[Plain-text document sources]
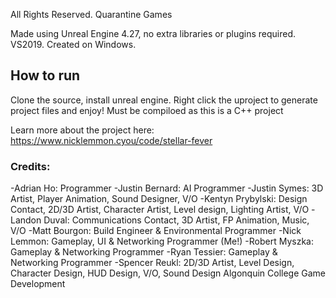 All Rights Reserved.  Quarantine Games


Made using Unreal Engine 4.27, no extra libraries or plugins required.  VS2019.  Created on Windows.

## How to run
Clone the source, install unreal engine.  Right click the uproject to generate project files and enjoy! Must be compiloed as this is a C++ project


Learn more about the project here: https://www.nicklemmon.cyou/code/stellar-fever


### Credits:
-Adrian Ho:  Programmer
-Justin Bernard:  AI Programmer
-Justin Symes:  3D Artist, Player Animation, Sound Designer, V/O
-Kentyn Prybylski:  Design Contact, 2D/3D Artist, Character Artist, Level design, Lighting Artist, V/O
-Landon Duval:  Communications Contact, 3D Artist, FP Animation, Music, V/O
-Matt Bourgon: Build Engineer & Environmental Programmer
-Nick Lemmon: Gameplay, UI & Networking Programmer (Me!)
-Robert Myszka:  Gameplay & Networking Programmer
-Ryan Tessier:  Gameplay & Networking Programmer
-Spencer Reukl:  2D/3D Artist, Level Design, Character Design, HUD Design, V/O, Sound Design
Algonquin College Game Development
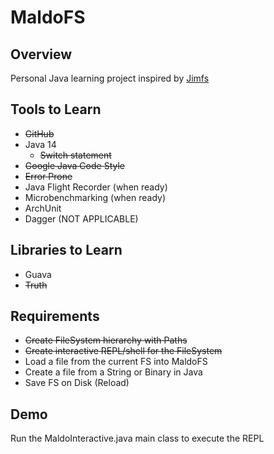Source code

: MaldoFS
=====

Overview
--------
Personal Java learning project inspired by [Jimfs](https://github.com/google/jimfs) 

Tools to Learn
---------

- ~~GitHub~~
- Java 14
    - ~~Switch statement~~
- ~~Google Java Code Style~~
- ~~Error Prone~~ 
- Java Flight Recorder (when ready)
- Microbenchmarking (when ready)
- ArchUnit
- Dagger (NOT APPLICABLE)

Libraries to Learn
---------
- Guava
- ~~Truth~~


Requirements
------
- ~~Create FileSystem hierarchy with Paths~~
- ~~Create interactive REPL/shell for the FileSystem~~
- Load a file from the current FS into MaldoFS
- Create a file from a String or Binary in Java
- Save FS on Disk (Reload)

Demo
------
Run the MaldoInteractive.java main class to execute the REPL 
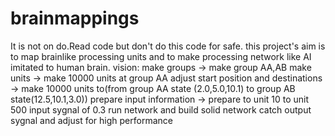 # brainmappings
It is not on do.Read code but don't do this code for safe.
this project's aim is to map brainlike processing units and to make processing network like AI imitated to human brain.
vision:
 make groups -> make group AA,AB
 make units -> make 10000 units at group AA
 adjust start position and destinations -> make 10000 units to(from group AA state (2.0,5.0,10.1) to group AB state(12.5,10.1,3.0))
 prepare input information -> prepare to unit 10 to unit 500 input sygnal of 0.3
 run network and build solid network
 catch output sygnal and adjust for high performance
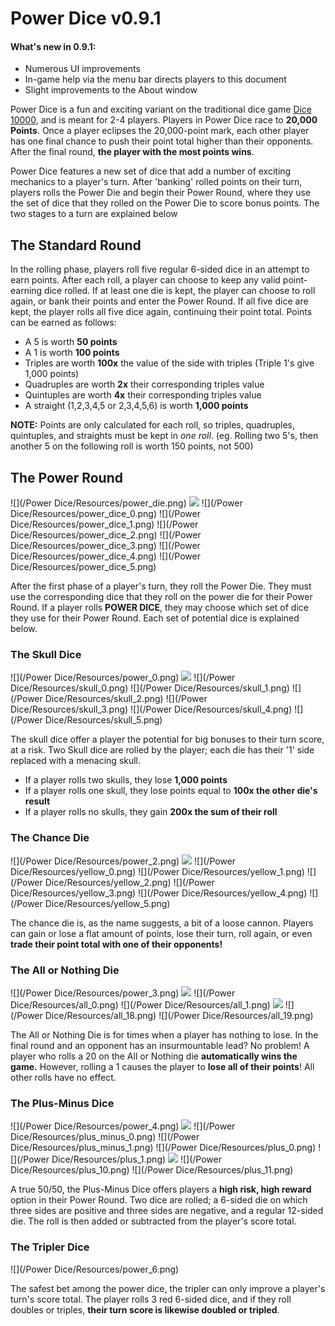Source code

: # Power Dice v0.9.1

#### What's new in 0.9.1:
* Numerous UI improvements
* In-game help via the menu bar directs players to this document
* Slight improvements to the About window

Power Dice is a fun and exciting variant on the traditional dice game [Dice 10000](http://en.wikipedia.org/wiki/Dice_10000), and is meant for 2-4 players.  Players in Power Dice race 
to **20,000 Points**. Once a player eclipses the 20,000-point mark, each other player has one final chance to push their point 
total higher than their opponents.  After the final round, **the player with the most points wins**.

Power Dice features a new set of dice that add a number of exciting mechanics to a player's turn.  After 'banking' rolled points on their 
turn, players rolls the Power Die and begin their Power Round, where they use the set of dice that they rolled on the 
Power Die to score bonus points.  The two stages to a turn are explained below

## The Standard Round

In the rolling phase, players roll five regular 6-sided dice in an attempt to earn points.  After each roll, a player can
choose to keep any valid point-earning dice rolled.  If at least one die is kept, the player can choose to roll again, or 
bank their points and enter the Power Round. If all five dice are kept, the player rolls all five dice again, continuing their
point total. Points can be earned as follows:
* A 5 is worth **50 points**
* A 1 is worth **100 points**
* Triples are worth **100x** the value of the side with triples (Triple 1's give 1,000 points)
* Quadruples are worth **2x** their corresponding triples value
* Quintuples are worth **4x** their corresponding triples value
* A straight (1,2,3,4,5 or 2,3,4,5,6) is worth **1,000 points**

**NOTE:** Points are only calculated for each roll, so triples, quadruples, quintuples, and straights must be kept in *one roll*.
(eg. Rolling two 5's, then another 5 on the following roll is worth 150 points, not 500)

## The Power Round

![](/Power Dice/Resources/power_die.png) 
![](http://v2.iconizer.net/files/Copenhagen/orig/arrow.png)
![](/Power Dice/Resources/power_dice_0.png) 
![](/Power Dice/Resources/power_dice_1.png) 
![](/Power Dice/Resources/power_dice_2.png) 
![](/Power Dice/Resources/power_dice_3.png) 
![](/Power Dice/Resources/power_dice_4.png) 
![](/Power Dice/Resources/power_dice_5.png) 

After the first phase of a player's turn, they roll the Power Die. They must use the corresponding dice that they roll on the
power die for their Power Round.  If a player rolls **POWER DICE**, they may choose which set of dice they use for their
Power Round.  Each set of potential dice is explained below.

### The Skull Dice

![](/Power Dice/Resources/power_0.png)
![](http://v2.iconizer.net/files/Copenhagen/orig/arrow.png)
![](/Power Dice/Resources/skull_0.png)
![](/Power Dice/Resources/skull_1.png)
![](/Power Dice/Resources/skull_2.png)
![](/Power Dice/Resources/skull_3.png)
![](/Power Dice/Resources/skull_4.png)
![](/Power Dice/Resources/skull_5.png)

The skull dice offer a player the potential for big bonuses to their turn score, at a risk. Two Skull dice are rolled
by the player; each die has their '1' side replaced with a menacing skull.  
* If a player rolls two skulls, they lose **1,000 points**
* If a player rolls one skull, they lose points equal to **100x the other die's result**
* If a player rolls no skulls, they gain **200x the sum of their roll**

### The Chance Die

![](/Power Dice/Resources/power_2.png) 
![](http://v2.iconizer.net/files/Copenhagen/orig/arrow.png)
![](/Power Dice/Resources/yellow_0.png)
![](/Power Dice/Resources/yellow_1.png)
![](/Power Dice/Resources/yellow_2.png)
![](/Power Dice/Resources/yellow_3.png)
![](/Power Dice/Resources/yellow_4.png)
![](/Power Dice/Resources/yellow_5.png)

The chance die is, as the name suggests, a bit of a loose cannon.  Players can gain or lose a flat amount of points, lose 
their turn, roll again, or even **trade their point total with one of their opponents!**

### The All or Nothing Die

![](/Power Dice/Resources/power_3.png)
![](http://v2.iconizer.net/files/Copenhagen/orig/arrow.png)
![](/Power Dice/Resources/all_0.png)
![](/Power Dice/Resources/all_1.png)
![](http://findicons.com/files/icons/2771/batch/64/ellipsis.png)
![](/Power Dice/Resources/all_18.png)
![](/Power Dice/Resources/all_19.png)

The All or Nothing Die is for times when a player has nothing to lose. In the final round and an opponent has an insurmountable
lead? No problem! A player who rolls a 20 on the All or Nothing die **automatically wins the game.** However, rolling a 1 causes the player
to **lose all of their points**! All other rolls have no effect.

### The Plus-Minus Dice

![](/Power Dice/Resources/power_4.png)
![](http://v2.iconizer.net/files/Copenhagen/orig/arrow.png)
![](/Power Dice/Resources/plus_minus_0.png)
![](/Power Dice/Resources/plus_minus_1.png)
![](/Power Dice/Resources/plus_0.png)
![](/Power Dice/Resources/plus_1.png)
![](http://findicons.com/files/icons/2771/batch/64/ellipsis.png)
![](/Power Dice/Resources/plus_10.png)
![](/Power Dice/Resources/plus_11.png)

A true 50/50, the Plus-Minus Dice offers players a **high risk, high reward** option in their Power Round. Two dice are rolled; a
6-sided die on which three sides are positive and three sides are negative, and a regular 12-sided die. The roll is then added or subtracted
from the player's score total.

### The Tripler Dice

![](/Power Dice/Resources/power_6.png)

The safest bet among the power dice, the tripler can only improve a player's turn's score total.  The player rolls 3 red  6-sided dice, and if they roll doubles or triples, **their turn score is likewise doubled or tripled**.
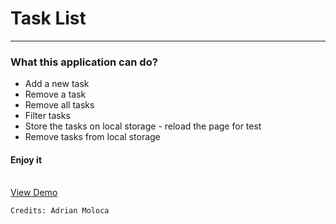 <h1>Task List</h1>
<hr>
<h3>What this application can do?</h3>
<ul>
  <li>Add a new task</li>
  <li>Remove a task</li>
  <li>Remove all tasks</li>
  <li>Filter tasks</li>
  <li>Store the tasks on local storage  - reload the page for test</li>
  <li>Remove tasks from local storage</li>
</ul>

<h4>Enjoy it</h4><br>
<a href="https://www.adymoloca.com/app/task-list/" target="_blank">View Demo<a/>

<code>Credits: Adrian Moloca</code>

• Task item: Look over the records. Copy the lines that include the word "again".

• Answer area:
choose to keep any valid point-earning dice rolled.  If at least one die is kept, the player can choose to roll again, or 
bank their points and enter the Power Round. If all five dice are kept, the player rolls all five dice again, continuing their
their turn, roll again, or even **trade their point total with one of their opponents!**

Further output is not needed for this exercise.